Une zero-day désigne une faille de sécurité découverte par des attaquants avant que les développeurs du logiciel concerné n’en aient connaissance. Le terme souligne l’absence totale de délai de réaction et laisse le système vulnérable dès la première seconde d’exploitation.
À RETENIR
Qu’est-ce qu’une vulnérabilité zero-day ?
- Une vulnérabilité zero-day est une faille de sécurité dans un logiciel, un système ou un matériel, connue des attaquants mais pas encore du développeur (ou pas encore corrigée).
- Le terme zero-day fait référence au nombre de jours dont dispose l’éditeur pour corriger le problème avant que l’exploitation ne commence.
- Une faille devient publique au moment où un correctif est diffusé ou lorsqu’une démonstration d’exploitation est rendue accessible.
- Les zero-day sont particulièrement dangereuses car elles sont inconnues des systèmes de sécurité classiques (antivirus basés sur des signatures).
La découverte de la faille précède le correctif officiel
Lorsqu’un chercheur en sécurité ou un attaquant identifie une erreur de programmation dans un logiciel, il détient une information critique. Si cette information est gardée secrète et utilisée pour infiltrer des systèmes, le logiciel est alors en état de zero-day. Le développeur ignore totalement la présence de cette porte dérobée dans son code.
L’absence de signature rend la détection difficile sans analyse comportementale
Les outils de sécurité comme les antivirus ou les systèmes de détection d’intrusion fonctionnent souvent en comparant les menaces à une base de données de signatures connues. Puisque la zero-day est inédite, aucune signature n’existe. L’attaque passe donc à travers les mailles du filet et le système considère l’action comme une requête légitime ou un comportement imprévu mais non répertorié.
La course contre la montre après la divulgation
Dès que la faille est rendue publique, le compte à rebours commence pour les administrateurs système. Ils doivent déployer le correctif dès sa publication pour fermer la brèche. Durant cet intervalle, les attaquants redoublent d’efforts pour exploiter la vulnérabilité avant que les parcs informatiques ne soient mis à jour.
Les attaquants ciblent des composants critiques pour maximiser l’impact
Les zero-days ne sont pas utilisées pour des attaques de masse indiscriminées. Leur coût élevé sur le marché noir ou le temps nécessaire pour les découvrir incite les attaquants à viser des cibles à haute valeur ajoutée. Les navigateurs web, les systèmes d’exploitation et les logiciels de gestion de serveurs sont les cibles privilégiées.
Une fois le système compromis, l’attaquant peut élever ses privilèges pour prendre le contrôle total de la machine. Cette discrétion permet de maintenir une présence prolongée dans un réseau sans déclencher d’alertes et facilite ainsi l’exfiltration de données ou le déploiement d’applications malveillantes.
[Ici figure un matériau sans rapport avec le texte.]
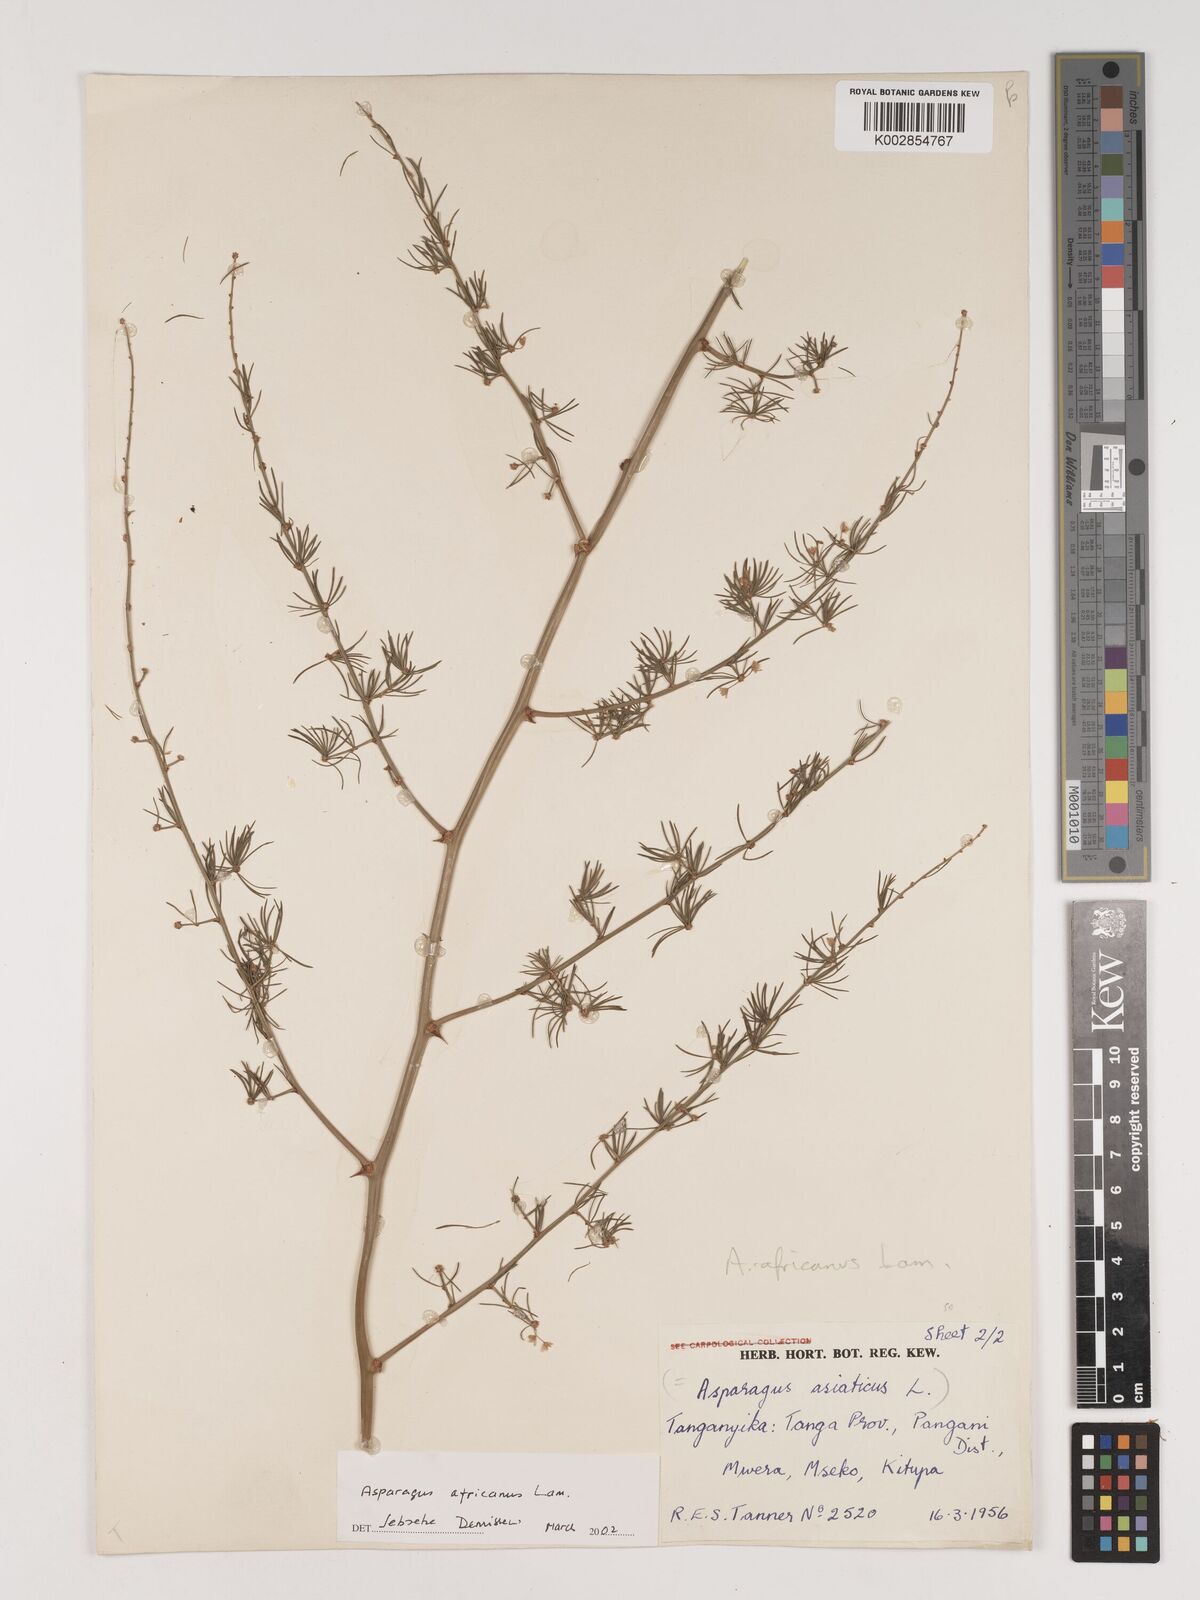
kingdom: Plantae
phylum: Tracheophyta
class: Liliopsida
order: Asparagales
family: Asparagaceae
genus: Asparagus
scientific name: Asparagus africanus
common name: Asparagus-fern
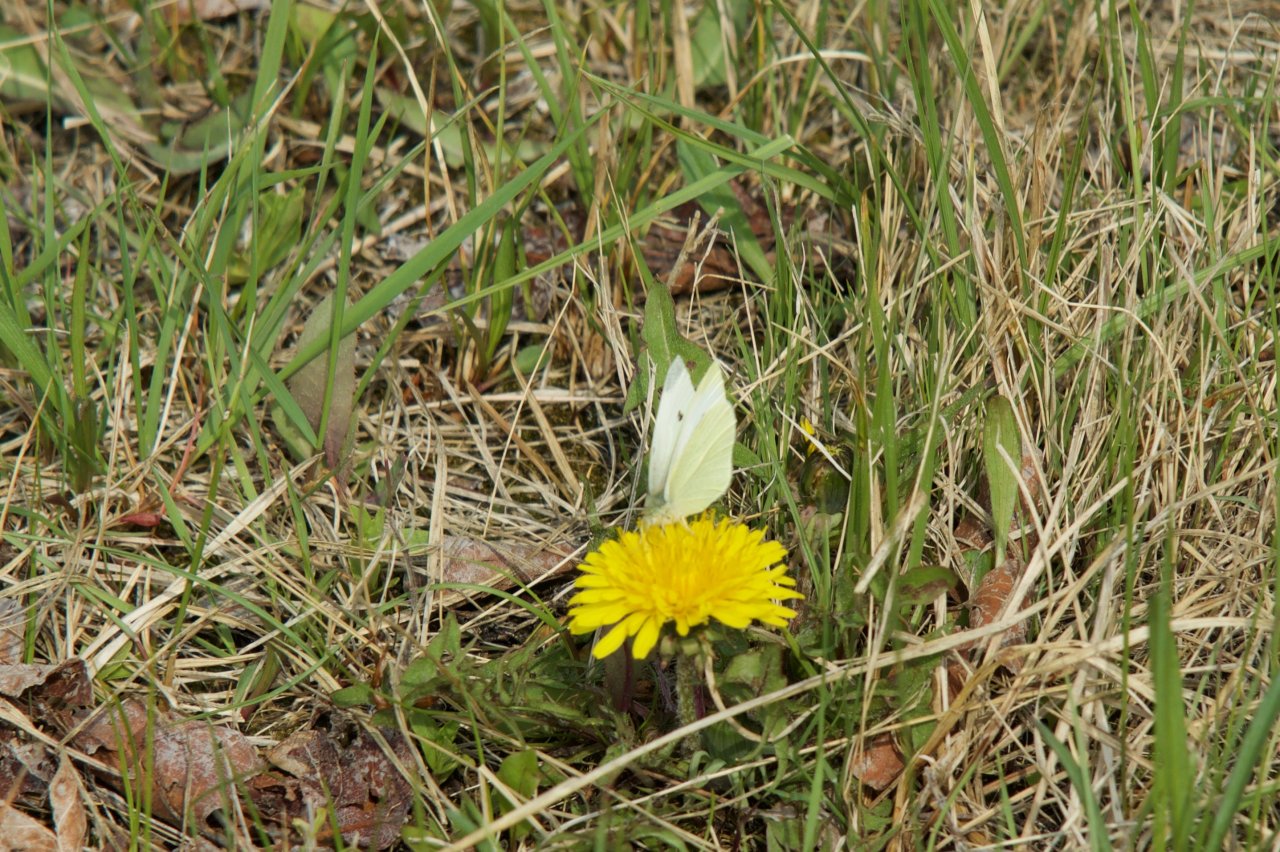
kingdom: Animalia
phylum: Arthropoda
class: Insecta
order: Lepidoptera
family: Pieridae
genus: Pieris
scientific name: Pieris rapae
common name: Cabbage White
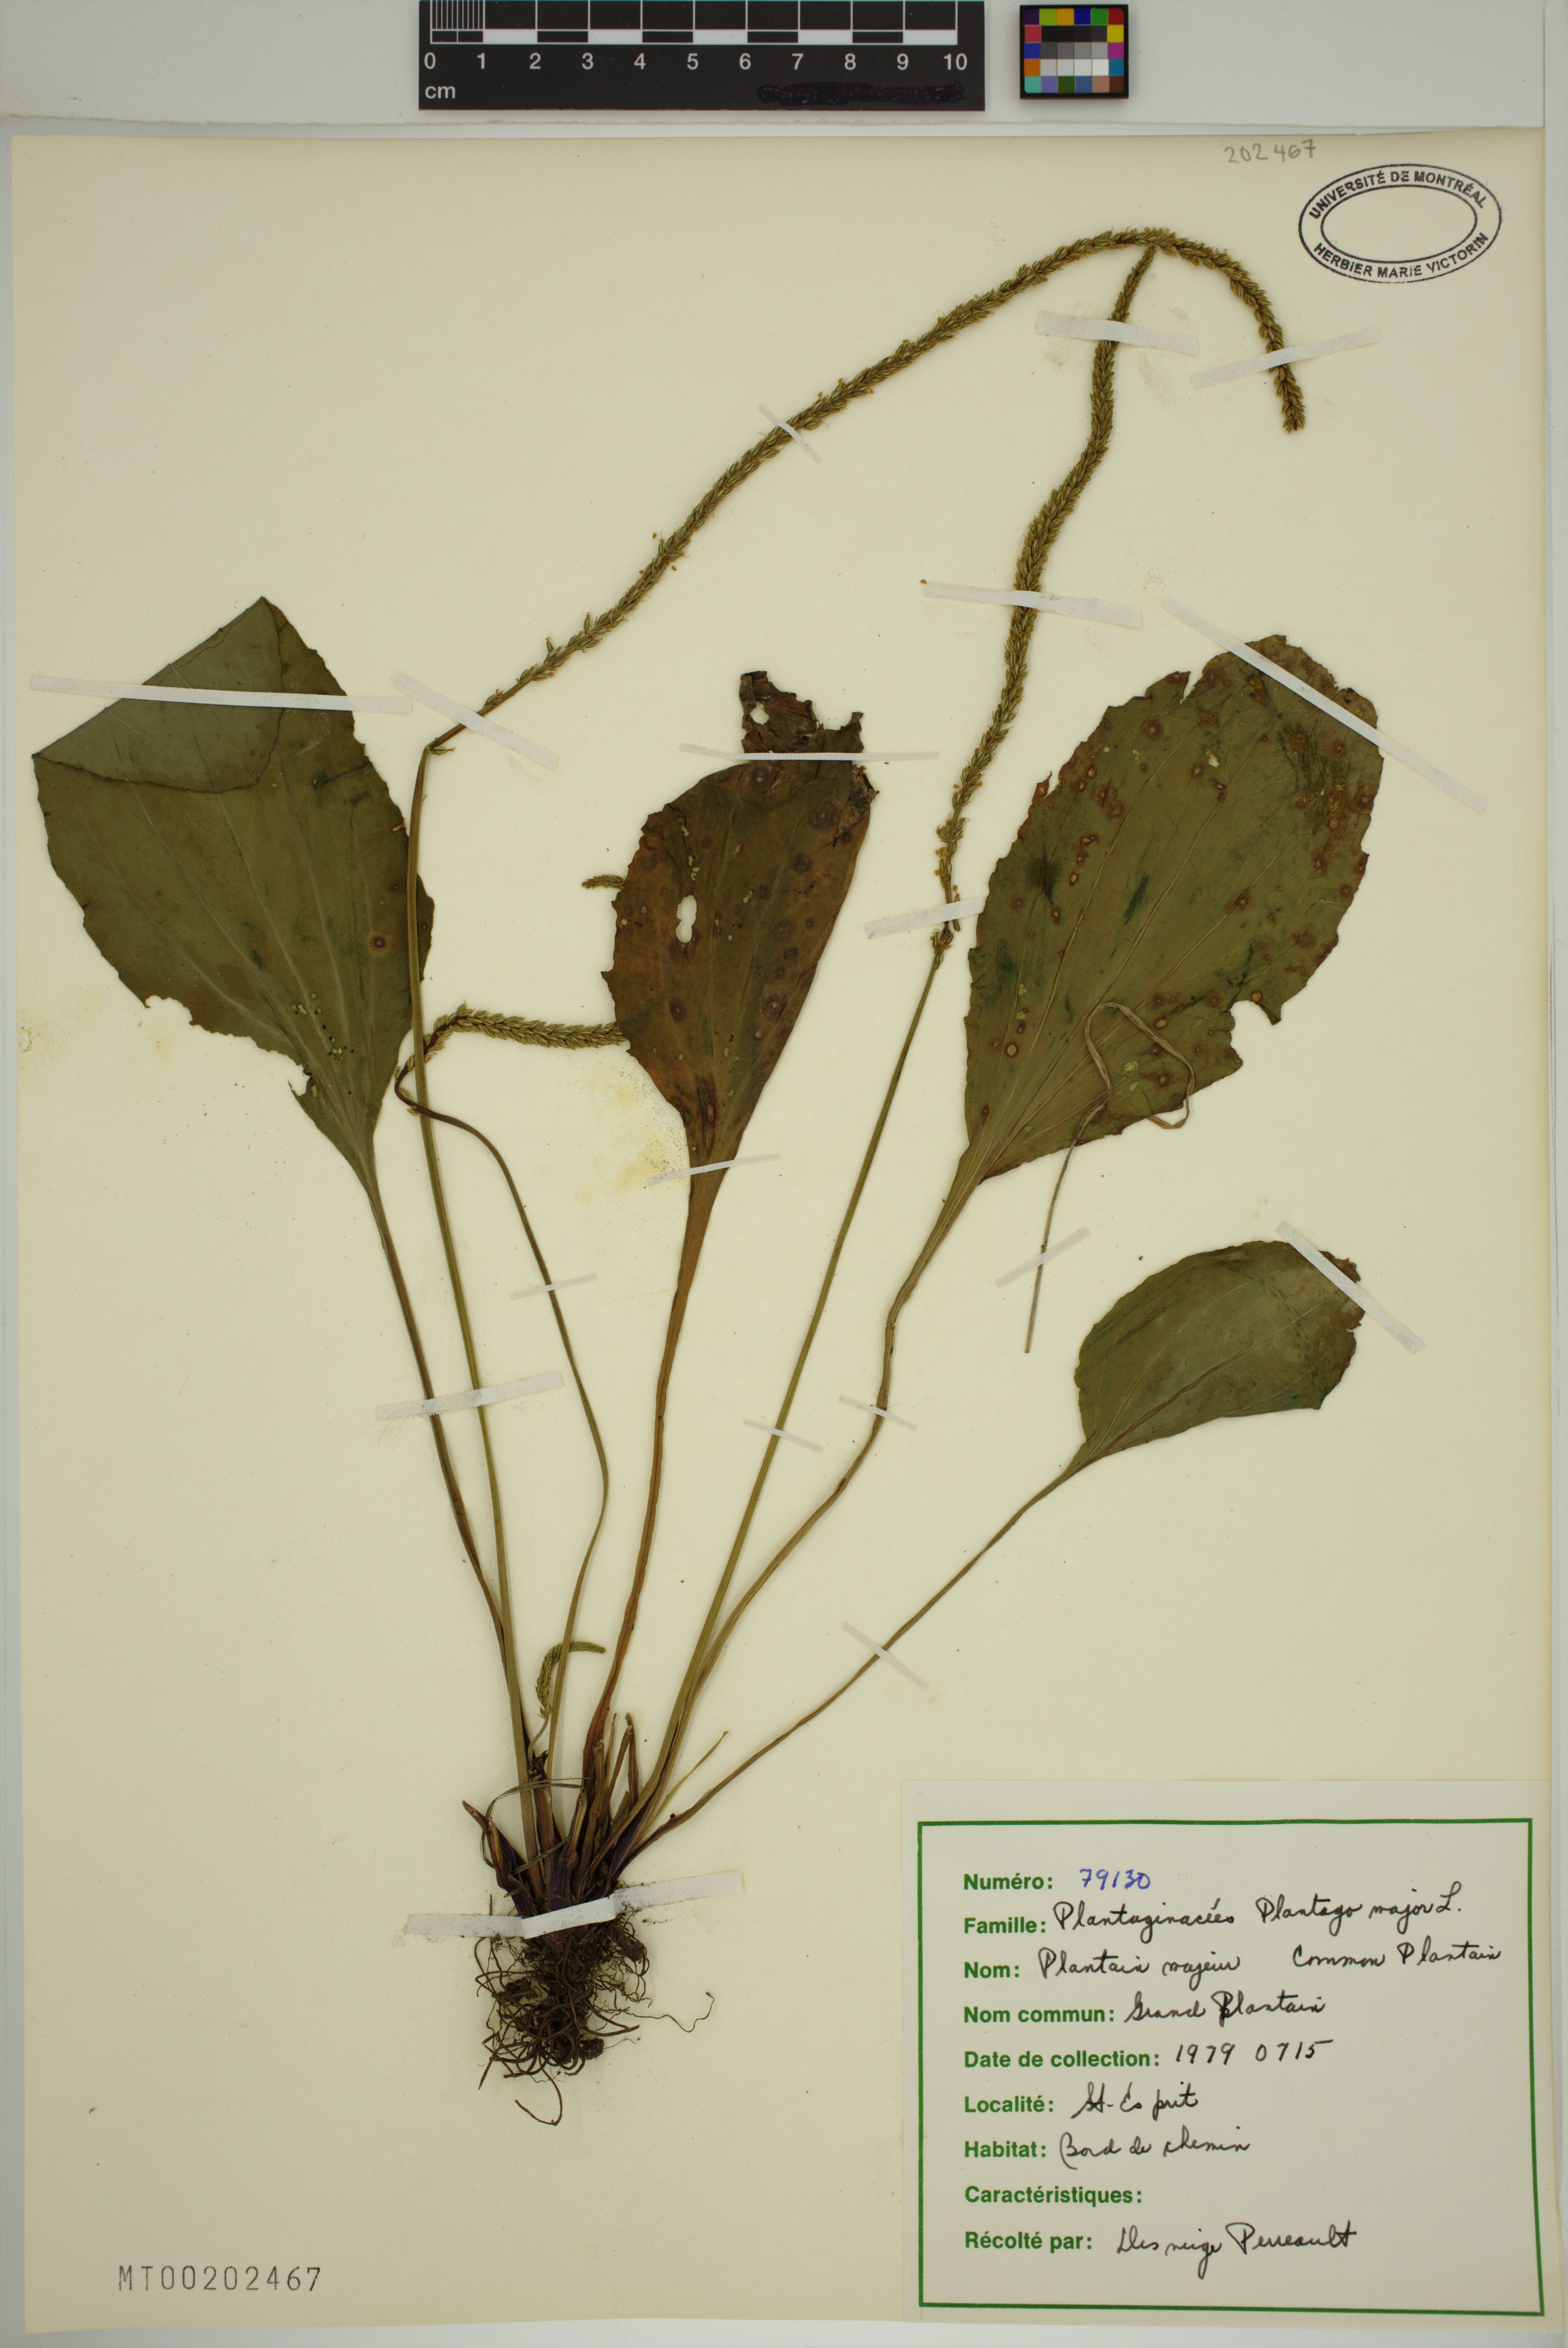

La réduction de la surface d’exposition comme solution
Il est techniquement impossible de se protéger préventivement contre une faille dont l’existence est inconnue. La stratégie de défense consiste donc à limiter les conséquences d’une éventuelle intrusion. Une segmentation rigoureuse du réseau empêche un attaquant de se déplacer latéralement après avoir exploité une zero-day sur un poste isolé.
L’application du principe du moindre privilège limite également les dégâts. Si un utilisateur ou un processus ne dispose que des droits strictement nécessaires à sa fonction, l’exploitation d’une faille ne permet pas à l’attaquant d’obtenir un accès administrateur global.
Quelle est la différence entre une faille zero-day et une vulnérabilité connue ?
Une vulnérabilité connue dispose d’un correctif ou d’une procédure de contournement documentée par l’éditeur. La zero-day est inconnue de l’éditeur et aucun correctif n’est disponible pour protéger les systèmes.
Pourquoi parle-t-on de jours dans le terme zero-day ?
Le terme indique que le développeur dispose de zéro jour pour corriger le problème avant que celui-ci ne soit utilisé contre ses utilisateurs. C’est une métaphore soulignant l’absence de délai de réaction.
Les logiciels open source sont-ils plus exposés aux zero-days ?
La transparence du code source permet à la communauté de trouver et corriger les failles plus rapidement. Cependant, elle permet aussi aux attaquants d’analyser le code pour découvrir des vulnérabilités. Le risque dépend davantage de la rigueur du processus de développement que de la nature du modèle de licence.